Dans le jeu d’esprit des sept familles, on l’a souvent accolée à Zazie. Ces deux-là n’ont pas comme seul point commun d’adopter un prénom de substitution. Elles ont aussi un public quasi-similaire. « J’ai fait la première partie de sa tournée Rodéo il y a dix ans, trente-cinq dates dans des Zénith et deux Bercy. Où que j’aille maintenant, à chaque fois que je fais un concert il y a un tiers des gens qui me dit m’avoir découverte à cette occasion ».
Nouveau rendez-vous pris en fin de semaine. Cette fois-ci, l’épreuve de la scène. Clarika se produit dans un festival à Santes, ville de la banlieue lilloise. Pas besoin de faire durer le suspens, c’est un enchantement permanent. Elle interprète vingt chansons, pour moitié extraites de De quoi faire battre mon cœur. Sous un ciel de plumes, elle ouvre sur un Je suis mille franc du collier et qui sonne comme une déclaration d’intention. Rayonnante comme jamais, Clarika emporte tout sur son passage en une collection d’airs essentiels, une farandole de saveurs et un bouquet de sensations. Profondeur, sensibilité, séduction mutine, noirceur grinçante et abandon conquérant jaillissent à tour de rôle et avec le même éclat.

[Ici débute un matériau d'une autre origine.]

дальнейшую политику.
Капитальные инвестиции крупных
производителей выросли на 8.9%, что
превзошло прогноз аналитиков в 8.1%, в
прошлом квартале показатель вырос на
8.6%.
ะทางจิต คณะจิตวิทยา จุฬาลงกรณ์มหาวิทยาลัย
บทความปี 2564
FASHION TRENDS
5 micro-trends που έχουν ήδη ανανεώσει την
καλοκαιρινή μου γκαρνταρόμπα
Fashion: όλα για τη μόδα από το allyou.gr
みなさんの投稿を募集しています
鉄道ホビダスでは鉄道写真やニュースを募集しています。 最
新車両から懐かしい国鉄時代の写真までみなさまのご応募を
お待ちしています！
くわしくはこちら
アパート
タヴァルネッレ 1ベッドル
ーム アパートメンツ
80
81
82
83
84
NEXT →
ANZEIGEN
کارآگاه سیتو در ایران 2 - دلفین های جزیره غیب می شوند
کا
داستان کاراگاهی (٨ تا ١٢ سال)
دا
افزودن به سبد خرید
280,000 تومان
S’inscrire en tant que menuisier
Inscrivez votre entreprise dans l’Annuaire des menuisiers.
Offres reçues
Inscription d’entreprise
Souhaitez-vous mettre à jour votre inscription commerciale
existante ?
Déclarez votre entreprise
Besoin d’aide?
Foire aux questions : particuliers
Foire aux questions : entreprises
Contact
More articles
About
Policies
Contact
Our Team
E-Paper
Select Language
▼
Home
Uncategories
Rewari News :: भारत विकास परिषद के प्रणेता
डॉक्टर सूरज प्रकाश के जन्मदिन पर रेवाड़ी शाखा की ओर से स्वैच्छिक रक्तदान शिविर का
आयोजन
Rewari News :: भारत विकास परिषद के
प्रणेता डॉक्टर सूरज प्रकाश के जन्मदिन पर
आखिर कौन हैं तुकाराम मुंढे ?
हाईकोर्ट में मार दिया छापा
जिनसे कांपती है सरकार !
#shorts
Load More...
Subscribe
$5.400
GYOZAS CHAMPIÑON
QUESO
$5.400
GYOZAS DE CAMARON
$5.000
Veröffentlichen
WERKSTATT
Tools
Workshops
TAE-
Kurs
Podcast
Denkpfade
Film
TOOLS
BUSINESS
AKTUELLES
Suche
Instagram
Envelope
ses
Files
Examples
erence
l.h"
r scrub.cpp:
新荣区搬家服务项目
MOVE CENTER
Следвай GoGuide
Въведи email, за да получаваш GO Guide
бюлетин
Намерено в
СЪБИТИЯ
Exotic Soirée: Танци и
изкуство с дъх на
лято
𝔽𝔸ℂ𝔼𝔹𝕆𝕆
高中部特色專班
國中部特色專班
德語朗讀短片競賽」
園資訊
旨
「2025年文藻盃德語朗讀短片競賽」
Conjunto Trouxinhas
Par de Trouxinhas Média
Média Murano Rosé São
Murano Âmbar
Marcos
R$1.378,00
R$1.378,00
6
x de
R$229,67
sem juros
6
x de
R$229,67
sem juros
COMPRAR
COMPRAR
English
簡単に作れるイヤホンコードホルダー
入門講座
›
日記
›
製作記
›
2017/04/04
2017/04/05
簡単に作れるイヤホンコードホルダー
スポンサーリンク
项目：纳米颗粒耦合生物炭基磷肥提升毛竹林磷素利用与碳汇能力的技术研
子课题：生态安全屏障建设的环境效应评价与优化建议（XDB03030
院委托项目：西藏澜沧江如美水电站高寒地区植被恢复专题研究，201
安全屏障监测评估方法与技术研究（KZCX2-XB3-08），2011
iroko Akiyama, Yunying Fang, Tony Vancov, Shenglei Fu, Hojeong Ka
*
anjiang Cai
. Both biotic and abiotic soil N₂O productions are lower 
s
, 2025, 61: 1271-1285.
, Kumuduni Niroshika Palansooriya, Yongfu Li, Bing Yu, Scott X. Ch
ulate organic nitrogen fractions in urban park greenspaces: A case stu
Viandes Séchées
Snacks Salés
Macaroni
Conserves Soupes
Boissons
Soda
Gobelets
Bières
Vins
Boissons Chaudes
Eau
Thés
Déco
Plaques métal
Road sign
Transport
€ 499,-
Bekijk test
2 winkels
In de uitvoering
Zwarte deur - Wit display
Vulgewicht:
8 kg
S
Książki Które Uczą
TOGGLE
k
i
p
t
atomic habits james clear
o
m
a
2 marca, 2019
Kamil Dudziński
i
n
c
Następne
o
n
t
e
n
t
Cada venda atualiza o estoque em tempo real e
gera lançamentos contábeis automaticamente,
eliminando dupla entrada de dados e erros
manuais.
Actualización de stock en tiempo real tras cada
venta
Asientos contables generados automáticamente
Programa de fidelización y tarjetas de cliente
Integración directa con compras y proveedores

La voix virevolte en reine abeille, les musiciens jouent soudés (époustouflante Fanny Rome, multi-instrumentiste), les arrangements appâtent par leur liberté et leur générosité. En vrac : l’intro arabisante de la chanson coup de poing Bien mérité, le final chamanique de Non ça s’peut pas, les chœurs africanisants de La cible, la rythmique cœur battant de Il s’en est fallu de peu, la légèreté acidulée de Moi en mieux, le dépouillement acoustique de Rien de nous. La chanteuse alterne des intermèdes d’une drôlerie pétulante et d’une malice gourmande. Glisse une version impressionnante du My Sweet Lord de George Harrison. Et ensorcelle d’un bout à l’autre, sans appel. Les ailes de Clarika claquent ici librement dans un horizon totalement dégagé.